Juste un dimanche d’été 1/2

Il avait acheté une Golf caddy blanche, un pick up à l’europénne. Phantasme d’Amérique ? Juste de la place pour deux, c’était l’époque sans enfant. Le soleil tapait sur le pare brise, dimanche d’été. C’est lui qui conduisait. Eux deux, ils se regardaient par à-coups. Regards vitreux. Vitres grandes ouvertes, visages aspergés de courant d’air chaud. Ils se regardèrent encore, coups d’œil flous. Ils se demandèrent si c’était un bon plan ce truc à Bruxelles. C’était les années 80, les années tequila frappée (beaucoup) et coke (un peu). Là, maintenant, il devait être dans les 11 heures du matin. Ils étaient attendus à Bruxelles pour midi. Était-ce vraiment un bon plan ?
Quand Guy leur a téléphoné il y a 3 jours, ils n’avaient pourtant pas hésité. C’est le charme des grands arnaqueurs et des grands flambeurs. Avec eux, on se jetait à l’eau, on se découvrait des capacités à l’apnée. On n’hésitait pas avec Guy, on fonçait. Cependant, ni l’un ni l’autre n’étaient naïfs. Intuitivement, ils se doutaient bien que c’était un personnage sulfureux. Surtout pas d’histoires de pognon avec Guy ! Tout Bruxelles le saurait dans les mois qui suivirent. Il avait le charme insidieux d’un grand frère. Quand ils se retrouvaient à trois, il se lançait toujours dans des discussions étranges où se mêlaient plans foireux mâtinés de spiritisme, d’ésotérisme et de spiritualité. Jamais de vulgarité dans la bouche du vieux gendre idéal, juste l’accent des beaux quartiers de Bruxelles. Drôle de lien entre le jeune couple et ce grand homo au costume bleu (toujours), une main enfoncée dans la poche du pantalon (toujours), l’autre s’agitant à grands gestes amples (toujours).

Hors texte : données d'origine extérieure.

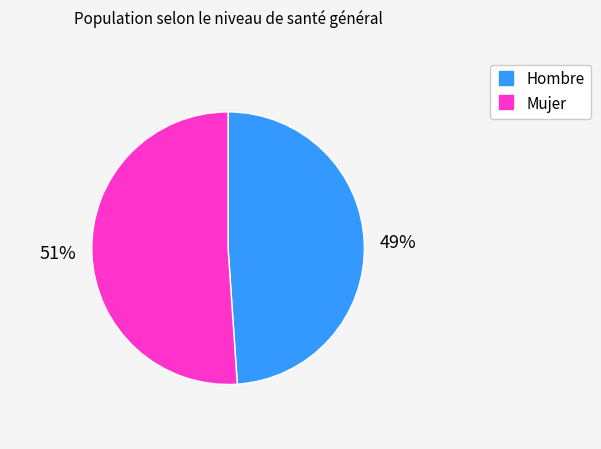

To the nearest percent, what percentage of the pie is Hombre?

49%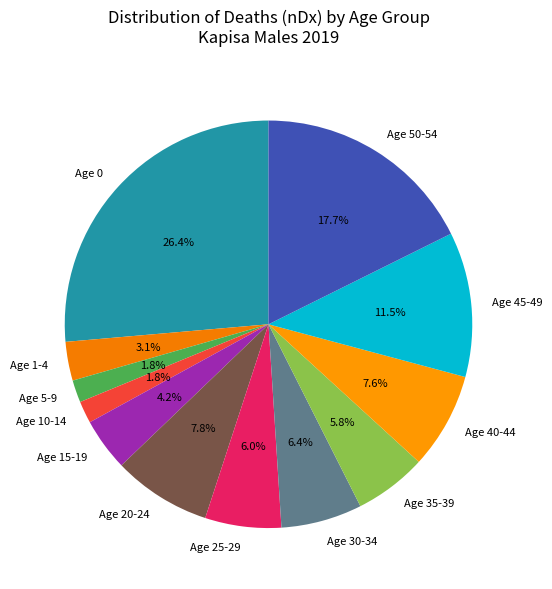

Between Age 1-4 and Age 10-14, which is larger?

Age 1-4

Il y a trois jours, ils parlaient tous les deux de Guy. Il y avait un bon bout de temps qu’il ne l’avaient plus vu, que, d’habitude, ils suffisaient qu’ils parlent de lui pour qu’il fasse irruption dans l’heure qui suivait. Ils sourirent. Leur complicité fut interrompue par la sonnerie du téléphone. Il se leva, il décrocha. Elle lui fit signe en remuant ses lèvres silencieusement. Il acquiesça par un hochement de tête. Il écouta son interlocuteur 2 ou 3 minutes avant de lui répondre que c’était d’accord pour dimanche midi à Bruxelles.

La chaleur lourde ne se laissait pas influencer par les deux vitres baissées. Elle lui dit que c’était vraiment un mauvais plan, qu’ils avaient la tête dans le cul, qu’ils allaient s’endormir là-bas, que ce n’était pas le bon jour pour une telle expérience, qu’ils ne tiendraient jamais le coup, qu’ils s’endormiraient au bout d’une dizaine de minutes, que c’était vraiment (elle dit « vraiment » trois fois de suite) un mauvais plan. Il lui sourit, les deux mains agrippées sur la partie supérieure du volant, le regard se perdant au loin dans le goudron surchauffé. Il se remémora les dernières heures, cette courte nuit de tequilas frappées entre amis interrompue par la voisine du dessus qui s’écria qu’il fallait respecter les voisins, qu’il fallait être tordu pour donner des coups de marteau à 3 heures du matin, que le sommeil, c’est sacré. Ils étendirent un essuie sur la table afin d’atténuer le bruit du cul des bouteilles sur la table en métal de la cuisine.